A supposer qu’on tente une telle interdiction ou restriction, comme à chaque fois, il faut surtout tenter de limiter la portée de l’arrêté selon une grille séculaire. Le juge administratif contrôle en effet le dosage des pouvoirs de police en termes :

• de durée (CE Sect., 25 janvier 1980, n°14 260 à 14265, Rec. p. 44) ;
• d’amplitude géographique (CE, 14 août 2012, n° 361700) ;
• de contenu même desdites mesures (voir par exemple CE, Ass., 22 juin 1951, n° 00590 et 02551 ; CE, 10 décembre 1998, n° 107309, Rec. p. 918 ; CE, ord., 11 juin 2012, n° 360024…).
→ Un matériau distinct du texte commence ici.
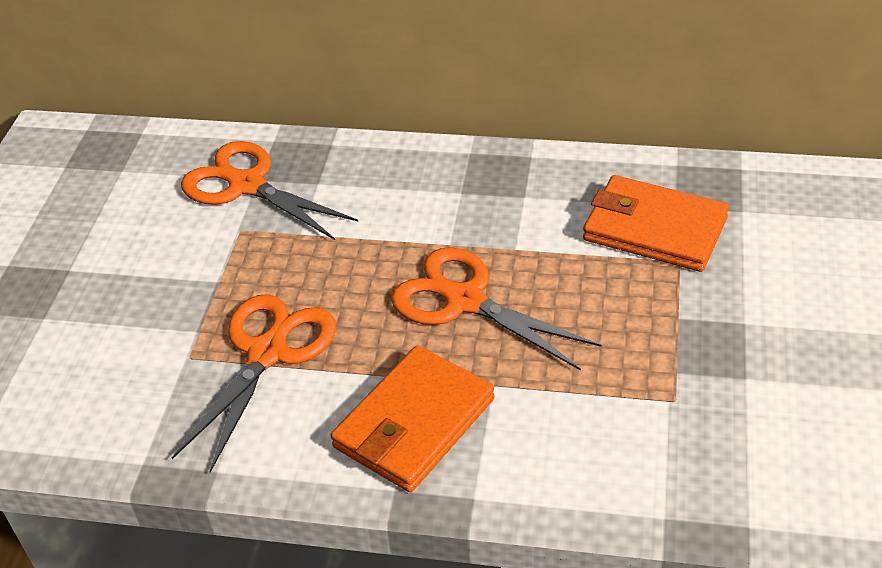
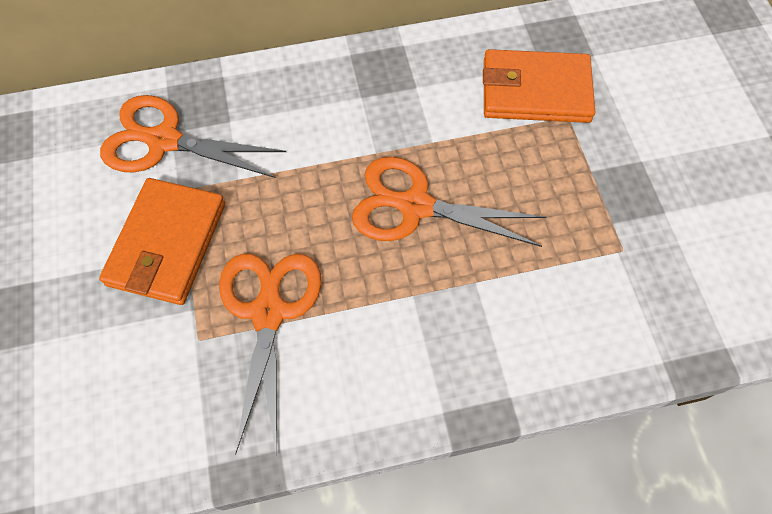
camera: 25 degrees left, 20 degrees up
(414, 423) = (429, 341): orange wallet -> orange wallet (167, 244)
Pour quelques exemples par analogie avec d’autres domaines voir TA Besançon, ord., 28 août 2018, n° 1801454. CE, 4 novembre 2015, n° 375178. CAA de Nantes 31 mai 2016, n°14NT01724, puis n°15NT03551 du 7 juin 2017. Voir aussi le même raisonnement, par analogie, pour les arrêtés dits de couvre feu (CE, ord., 9 juillet 2001, n° 235638 ; voir aussi CE, ord., 29 juillet 1997, n° 189250 puis CE, 10 août 2001, n° 237008 et n° 237047 [2 esp.] ; CAA Marseille, 13 septembre 2004, n° 01MA02568 ; CE, 30 juillet 2001, n° 236657).
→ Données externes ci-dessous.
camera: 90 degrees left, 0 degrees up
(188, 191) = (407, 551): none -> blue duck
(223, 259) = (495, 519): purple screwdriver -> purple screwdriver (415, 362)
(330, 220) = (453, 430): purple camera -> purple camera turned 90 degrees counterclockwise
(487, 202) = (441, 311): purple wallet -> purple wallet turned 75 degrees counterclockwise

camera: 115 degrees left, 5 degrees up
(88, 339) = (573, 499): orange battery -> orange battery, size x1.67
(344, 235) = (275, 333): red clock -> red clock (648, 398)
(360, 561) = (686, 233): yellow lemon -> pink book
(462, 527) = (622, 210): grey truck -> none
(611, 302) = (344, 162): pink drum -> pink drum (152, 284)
Oui mais… ces mesures ne sont efficaces que si elles sont généralisées (au contraire de ce qui se passe pour les couvre feu, les arrêtés anti-mendicité, ou certaines arrêtés à finalités environnementales). Il en résulte une obligation :

  • de démontrer que la commune a des difficultés particulières en ce domaine (nous n’insisterons jamais assez sur le fait qu’il faut accumuler des témoignages, garder des traces des troubles identifiés…)
  • de tenter de bâtir une grille d’interdiction dont on puisse dire qu’elle est au cas par cas mesurée, proportionnée à ces troubles. Or, ces troubles se limitent à des maux de tête et des vertiges, même si un décès par asphyxie a été constaté il y a quelques années.

 

Les argumentaires sont en droit plus faciles à bâtir sur trois fronts :

 

Bref, le gaz hilarant, problème sérieux, est à traiter au cas par cas, armé de son juriste préféré. Un grand moment de rigolade en perspective 😉.

 

II. Le Sénat tente de débloquer la situation

 

Le Sénat a donc adopté une proposition de loi transpartisane visant à interdire la vente aux mineurs ces gaz hilarants, avec amende à la clef et obligations d’informations (pour les fabricants et actions de prévention à l’école).